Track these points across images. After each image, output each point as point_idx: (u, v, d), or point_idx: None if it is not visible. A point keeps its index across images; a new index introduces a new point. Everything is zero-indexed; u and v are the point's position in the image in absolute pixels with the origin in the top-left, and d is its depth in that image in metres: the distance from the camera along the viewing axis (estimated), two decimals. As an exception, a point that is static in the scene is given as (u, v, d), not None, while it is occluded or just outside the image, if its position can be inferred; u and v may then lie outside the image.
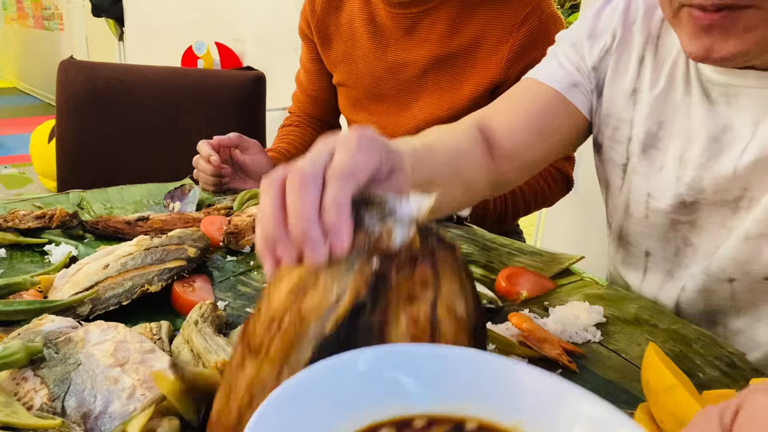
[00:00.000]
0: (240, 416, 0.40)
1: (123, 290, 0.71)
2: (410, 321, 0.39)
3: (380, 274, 0.39)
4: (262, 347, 0.40)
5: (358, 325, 0.39)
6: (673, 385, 0.47)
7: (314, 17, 1.32)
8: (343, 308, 0.39)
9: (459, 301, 0.40)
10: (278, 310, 0.40)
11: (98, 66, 1.72)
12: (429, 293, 0.39)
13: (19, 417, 0.47)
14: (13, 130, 5.64)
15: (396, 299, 0.39)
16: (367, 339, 0.38)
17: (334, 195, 0.42)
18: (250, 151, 1.19)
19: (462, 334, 0.39)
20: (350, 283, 0.39)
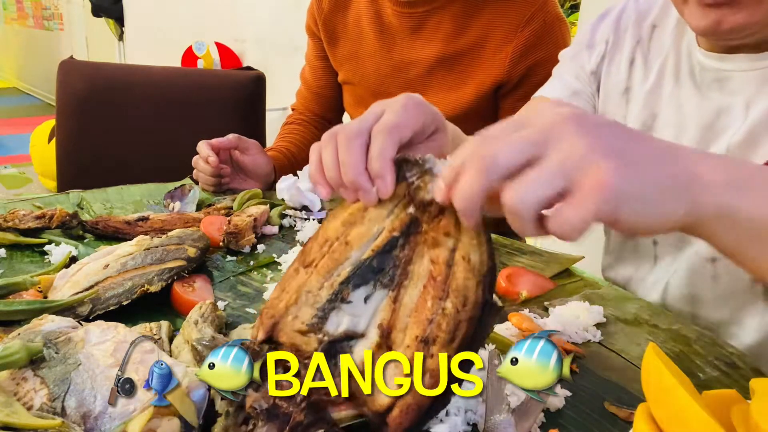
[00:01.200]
0: (286, 309, 0.50)
1: (123, 290, 0.71)
2: (431, 260, 0.47)
3: (414, 219, 0.48)
4: (313, 262, 0.50)
5: (389, 257, 0.48)
6: (673, 385, 0.47)
7: (321, 15, 1.32)
8: (380, 241, 0.49)
9: (474, 252, 0.45)
10: (331, 236, 0.51)
11: (98, 66, 1.72)
12: (450, 241, 0.46)
13: (19, 417, 0.47)
14: (13, 130, 5.64)
15: (423, 241, 0.48)
16: (393, 269, 0.48)
17: (379, 147, 0.51)
18: (249, 152, 1.19)
19: (472, 278, 0.45)
20: (388, 223, 0.49)
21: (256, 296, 0.78)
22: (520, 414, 0.54)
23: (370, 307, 0.48)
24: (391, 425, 0.44)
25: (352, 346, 0.47)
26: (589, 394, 0.61)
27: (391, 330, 0.47)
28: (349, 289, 0.48)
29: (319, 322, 0.48)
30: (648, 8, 0.88)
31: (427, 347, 0.44)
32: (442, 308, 0.45)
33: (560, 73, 0.97)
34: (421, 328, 0.45)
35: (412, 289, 0.47)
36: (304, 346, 0.48)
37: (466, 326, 0.44)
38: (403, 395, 0.44)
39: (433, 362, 0.44)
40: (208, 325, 0.63)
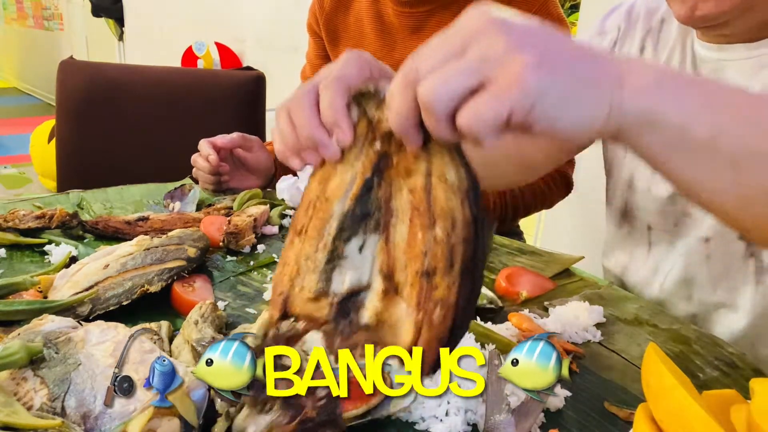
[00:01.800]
0: (291, 282, 0.49)
1: (123, 290, 0.71)
2: (409, 191, 0.45)
3: (382, 154, 0.47)
4: (303, 228, 0.49)
5: (370, 200, 0.47)
6: (673, 385, 0.47)
7: (323, 14, 1.32)
8: (356, 187, 0.47)
9: (449, 170, 0.44)
10: (312, 197, 0.50)
11: (98, 66, 1.72)
12: (422, 166, 0.45)
13: (19, 417, 0.47)
14: (13, 130, 5.63)
15: (396, 174, 0.46)
16: (377, 211, 0.47)
17: (328, 99, 0.49)
18: (253, 150, 1.19)
19: (453, 197, 0.43)
20: (359, 166, 0.48)
21: (256, 296, 0.78)
22: (520, 414, 0.54)
23: (366, 255, 0.47)
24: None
25: (362, 299, 0.46)
26: (589, 394, 0.61)
27: (392, 272, 0.46)
28: (341, 243, 0.47)
29: (324, 285, 0.47)
30: (657, 5, 0.91)
31: (430, 279, 0.43)
32: (433, 236, 0.43)
33: None
34: (419, 262, 0.44)
35: (400, 225, 0.46)
36: (317, 313, 0.47)
37: (462, 248, 0.43)
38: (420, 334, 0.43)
39: (439, 293, 0.43)
40: (208, 325, 0.63)
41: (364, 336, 0.45)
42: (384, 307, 0.45)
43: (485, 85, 0.40)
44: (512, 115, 0.40)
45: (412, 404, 0.55)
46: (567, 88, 0.42)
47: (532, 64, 0.40)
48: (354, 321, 0.46)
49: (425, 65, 0.42)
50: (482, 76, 0.40)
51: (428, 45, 0.43)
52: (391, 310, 0.45)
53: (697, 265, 0.83)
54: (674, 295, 0.86)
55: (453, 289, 0.42)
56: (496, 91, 0.40)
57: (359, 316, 0.46)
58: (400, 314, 0.45)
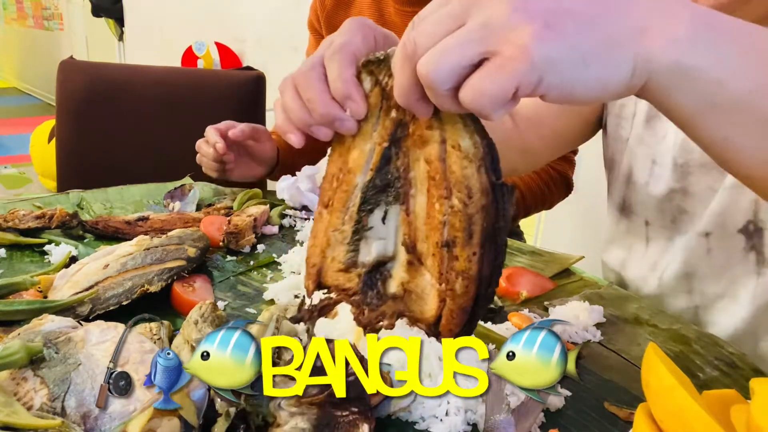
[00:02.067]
0: (323, 254, 0.50)
1: (123, 290, 0.71)
2: (425, 161, 0.44)
3: (398, 122, 0.46)
4: (329, 201, 0.50)
5: (389, 170, 0.46)
6: (673, 385, 0.47)
7: (324, 11, 1.33)
8: (375, 157, 0.47)
9: (462, 137, 0.43)
10: (334, 170, 0.50)
11: (98, 66, 1.72)
12: (436, 134, 0.44)
13: (19, 417, 0.47)
14: (13, 130, 5.63)
15: (413, 144, 0.45)
16: (396, 181, 0.46)
17: (336, 70, 0.47)
18: (260, 140, 1.19)
19: (469, 165, 0.42)
20: (376, 137, 0.47)
21: (256, 296, 0.78)
22: (520, 414, 0.54)
23: (390, 226, 0.47)
24: (444, 332, 0.45)
25: (388, 269, 0.47)
26: (589, 394, 0.61)
27: (414, 243, 0.45)
28: (365, 215, 0.47)
29: (352, 255, 0.48)
30: None
31: (450, 250, 0.43)
32: (450, 206, 0.43)
33: None
34: (438, 233, 0.43)
35: (419, 196, 0.45)
36: (347, 283, 0.48)
37: (480, 218, 0.42)
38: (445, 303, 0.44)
39: (460, 264, 0.42)
40: (208, 325, 0.63)
41: (391, 306, 0.47)
42: (410, 277, 0.46)
43: (488, 57, 0.37)
44: (519, 89, 0.37)
45: (412, 404, 0.55)
46: (580, 53, 0.38)
47: (538, 31, 0.36)
48: (381, 292, 0.47)
49: (424, 37, 0.39)
50: (484, 48, 0.37)
51: (427, 11, 0.40)
52: (417, 280, 0.46)
53: (697, 260, 0.83)
54: (674, 289, 0.86)
55: (474, 259, 0.42)
56: (500, 64, 0.37)
57: (386, 286, 0.47)
58: (425, 284, 0.45)
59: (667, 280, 0.87)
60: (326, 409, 0.48)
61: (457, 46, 0.38)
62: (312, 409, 0.48)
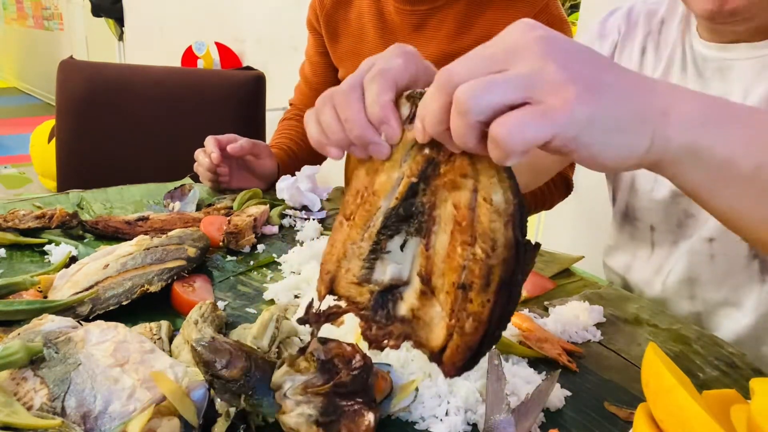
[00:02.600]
0: (338, 264, 0.51)
1: (123, 290, 0.71)
2: (453, 205, 0.45)
3: (430, 160, 0.46)
4: (351, 214, 0.51)
5: (414, 204, 0.47)
6: (673, 385, 0.47)
7: (323, 11, 1.32)
8: (402, 188, 0.47)
9: (496, 191, 0.43)
10: (360, 186, 0.51)
11: (98, 66, 1.72)
12: (469, 182, 0.44)
13: (19, 417, 0.47)
14: (13, 130, 5.64)
15: (443, 185, 0.46)
16: (419, 215, 0.47)
17: (374, 93, 0.48)
18: (260, 156, 1.19)
19: (498, 219, 0.43)
20: (406, 169, 0.47)
21: (256, 296, 0.78)
22: (520, 414, 0.54)
23: (408, 254, 0.48)
24: (446, 363, 0.45)
25: (401, 293, 0.48)
26: (589, 394, 0.61)
27: (430, 276, 0.46)
28: (385, 238, 0.48)
29: (367, 272, 0.49)
30: (656, 7, 0.91)
31: (465, 293, 0.44)
32: (472, 254, 0.43)
33: None
34: (456, 275, 0.44)
35: (441, 234, 0.46)
36: (358, 297, 0.49)
37: (499, 269, 0.43)
38: (452, 337, 0.45)
39: (473, 307, 0.43)
40: (208, 325, 0.63)
41: (399, 328, 0.47)
42: (420, 304, 0.47)
43: (530, 104, 0.39)
44: (554, 139, 0.39)
45: (412, 404, 0.55)
46: (612, 121, 0.41)
47: (581, 93, 0.39)
48: (391, 312, 0.48)
49: (462, 70, 0.40)
50: (529, 94, 0.39)
51: (469, 55, 0.42)
52: (427, 309, 0.46)
53: (700, 265, 0.83)
54: (677, 294, 0.86)
55: (487, 306, 0.43)
56: (544, 111, 0.39)
57: (396, 308, 0.48)
58: (435, 314, 0.46)
59: (670, 284, 0.87)
60: (331, 398, 0.49)
61: (503, 83, 0.39)
62: (318, 398, 0.49)
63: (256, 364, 0.50)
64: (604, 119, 0.41)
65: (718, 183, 0.47)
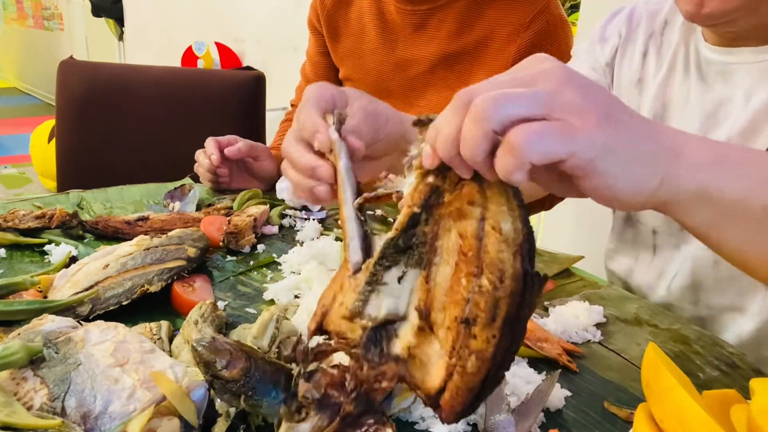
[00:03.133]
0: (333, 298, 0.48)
1: (123, 290, 0.71)
2: (459, 234, 0.43)
3: (434, 189, 0.44)
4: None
5: (416, 234, 0.45)
6: (673, 385, 0.47)
7: (324, 10, 1.33)
8: (402, 217, 0.45)
9: (505, 220, 0.41)
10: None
11: (98, 66, 1.72)
12: (477, 211, 0.42)
13: (19, 417, 0.47)
14: (13, 130, 5.64)
15: (447, 214, 0.44)
16: (420, 246, 0.45)
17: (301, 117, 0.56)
18: (260, 158, 1.19)
19: (506, 249, 0.41)
20: (407, 198, 0.45)
21: (256, 296, 0.78)
22: (520, 414, 0.54)
23: (405, 287, 0.45)
24: (444, 408, 0.42)
25: (396, 329, 0.45)
26: (589, 394, 0.61)
27: (429, 311, 0.44)
28: (382, 270, 0.46)
29: (360, 305, 0.46)
30: (659, 8, 0.91)
31: (469, 328, 0.41)
32: (478, 286, 0.41)
33: (574, 66, 0.98)
34: (459, 308, 0.42)
35: (443, 266, 0.44)
36: (349, 333, 0.46)
37: (507, 303, 0.41)
38: (451, 378, 0.42)
39: (476, 344, 0.41)
40: (208, 325, 0.63)
41: (393, 368, 0.44)
42: (417, 342, 0.44)
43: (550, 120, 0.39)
44: (570, 158, 0.39)
45: (412, 404, 0.55)
46: (627, 153, 0.42)
47: (601, 120, 0.40)
48: (384, 351, 0.45)
49: (482, 90, 0.40)
50: (548, 111, 0.39)
51: (488, 79, 0.42)
52: (424, 347, 0.44)
53: (704, 270, 0.83)
54: (681, 299, 0.86)
55: (492, 342, 0.41)
56: (565, 127, 0.39)
57: (391, 345, 0.45)
58: (433, 353, 0.43)
59: (675, 290, 0.86)
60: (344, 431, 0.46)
61: (524, 97, 0.39)
62: None
63: (256, 365, 0.50)
64: (620, 149, 0.41)
65: (728, 224, 0.48)
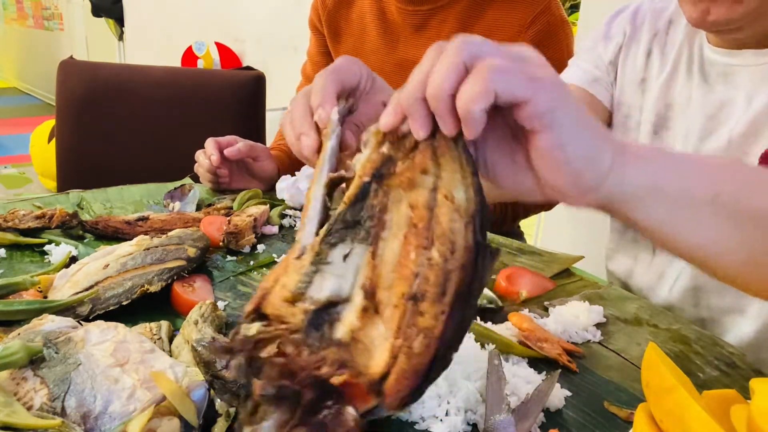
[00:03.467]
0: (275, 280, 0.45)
1: (123, 290, 0.71)
2: (409, 205, 0.42)
3: (387, 159, 0.43)
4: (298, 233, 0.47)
5: (364, 207, 0.43)
6: (673, 385, 0.47)
7: (325, 10, 1.33)
8: (352, 190, 0.44)
9: (458, 188, 0.41)
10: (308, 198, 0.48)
11: (98, 66, 1.72)
12: (429, 180, 0.41)
13: (19, 417, 0.47)
14: (13, 130, 5.64)
15: (398, 184, 0.42)
16: (368, 220, 0.43)
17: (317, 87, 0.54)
18: (259, 159, 1.19)
19: (459, 219, 0.40)
20: (359, 168, 0.44)
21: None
22: (520, 414, 0.54)
23: (350, 265, 0.43)
24: (389, 394, 0.39)
25: (339, 312, 0.42)
26: (589, 394, 0.61)
27: (375, 290, 0.41)
28: (327, 248, 0.43)
29: (302, 287, 0.43)
30: (664, 6, 0.91)
31: (416, 305, 0.39)
32: (428, 258, 0.39)
33: (578, 63, 0.98)
34: (407, 284, 0.40)
35: (391, 240, 0.41)
36: (290, 318, 0.42)
37: (457, 276, 0.39)
38: (396, 361, 0.39)
39: (424, 321, 0.38)
40: (208, 325, 0.63)
41: (334, 353, 0.41)
42: (361, 324, 0.41)
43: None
44: (530, 103, 0.40)
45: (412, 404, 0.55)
46: (581, 118, 0.43)
47: (558, 82, 0.42)
48: (326, 335, 0.41)
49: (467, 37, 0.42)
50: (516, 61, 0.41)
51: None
52: (368, 330, 0.41)
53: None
54: (682, 301, 0.86)
55: (441, 318, 0.38)
56: (532, 74, 0.40)
57: (333, 330, 0.41)
58: (377, 335, 0.40)
59: (676, 292, 0.87)
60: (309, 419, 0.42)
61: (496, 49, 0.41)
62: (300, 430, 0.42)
63: (256, 365, 0.50)
64: (575, 108, 0.43)
65: (679, 216, 0.47)
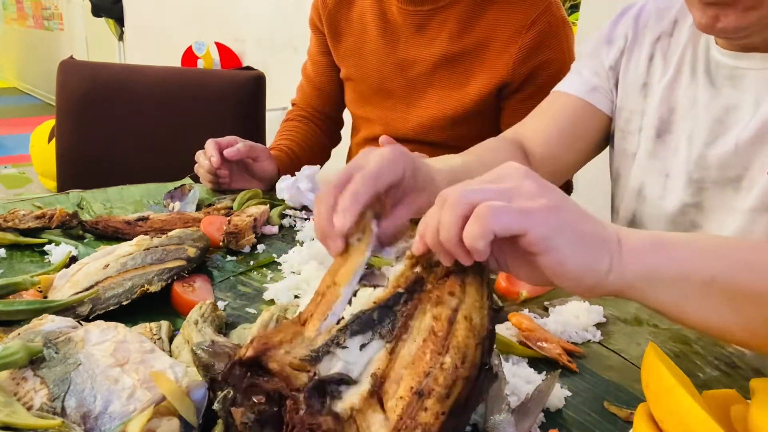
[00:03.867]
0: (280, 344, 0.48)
1: (123, 290, 0.71)
2: (433, 317, 0.48)
3: (419, 278, 0.51)
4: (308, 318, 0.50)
5: (391, 312, 0.49)
6: (673, 385, 0.47)
7: (326, 10, 1.33)
8: (384, 294, 0.50)
9: (476, 313, 0.47)
10: (321, 288, 0.52)
11: (98, 66, 1.72)
12: (454, 301, 0.48)
13: (19, 417, 0.47)
14: (13, 130, 5.64)
15: (426, 300, 0.49)
16: (393, 321, 0.49)
17: (351, 189, 0.55)
18: (259, 159, 1.19)
19: (472, 338, 0.46)
20: (393, 280, 0.51)
21: (256, 296, 0.78)
22: (520, 414, 0.54)
23: (365, 355, 0.47)
24: None
25: (341, 391, 0.45)
26: (589, 394, 0.61)
27: (384, 380, 0.46)
28: (346, 334, 0.48)
29: (311, 362, 0.47)
30: (669, 5, 0.90)
31: (421, 400, 0.43)
32: (441, 363, 0.45)
33: (579, 69, 0.98)
34: (417, 380, 0.44)
35: (410, 342, 0.47)
36: (294, 378, 0.46)
37: (462, 384, 0.44)
38: None
39: (425, 416, 0.43)
40: (208, 325, 0.63)
41: (330, 423, 0.43)
42: (362, 408, 0.44)
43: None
44: (527, 234, 0.46)
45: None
46: (577, 234, 0.49)
47: (551, 205, 0.48)
48: (327, 403, 0.45)
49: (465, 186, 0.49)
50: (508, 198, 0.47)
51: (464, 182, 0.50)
52: (368, 414, 0.44)
53: None
54: None
55: (440, 418, 0.43)
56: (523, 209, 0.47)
57: (334, 402, 0.45)
58: (375, 422, 0.44)
59: None
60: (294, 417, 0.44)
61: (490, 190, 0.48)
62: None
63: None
64: (568, 229, 0.48)
65: (680, 299, 0.51)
_____
Aim of the exercise:
Please return the lines above that run from the line containing "4: (262, 347, 0.40)" to the line containing "20: (350, 283, 0.39)", inclusive, exactly and with no other lines.

Reply:
4: (262, 347, 0.40)
5: (358, 325, 0.39)
6: (673, 385, 0.47)
7: (314, 17, 1.32)
8: (343, 308, 0.39)
9: (459, 301, 0.40)
10: (278, 310, 0.40)
11: (98, 66, 1.72)
12: (429, 293, 0.39)
13: (19, 417, 0.47)
14: (13, 130, 5.64)
15: (396, 299, 0.39)
16: (367, 339, 0.38)
17: (334, 195, 0.42)
18: (250, 151, 1.19)
19: (462, 334, 0.39)
20: (350, 283, 0.39)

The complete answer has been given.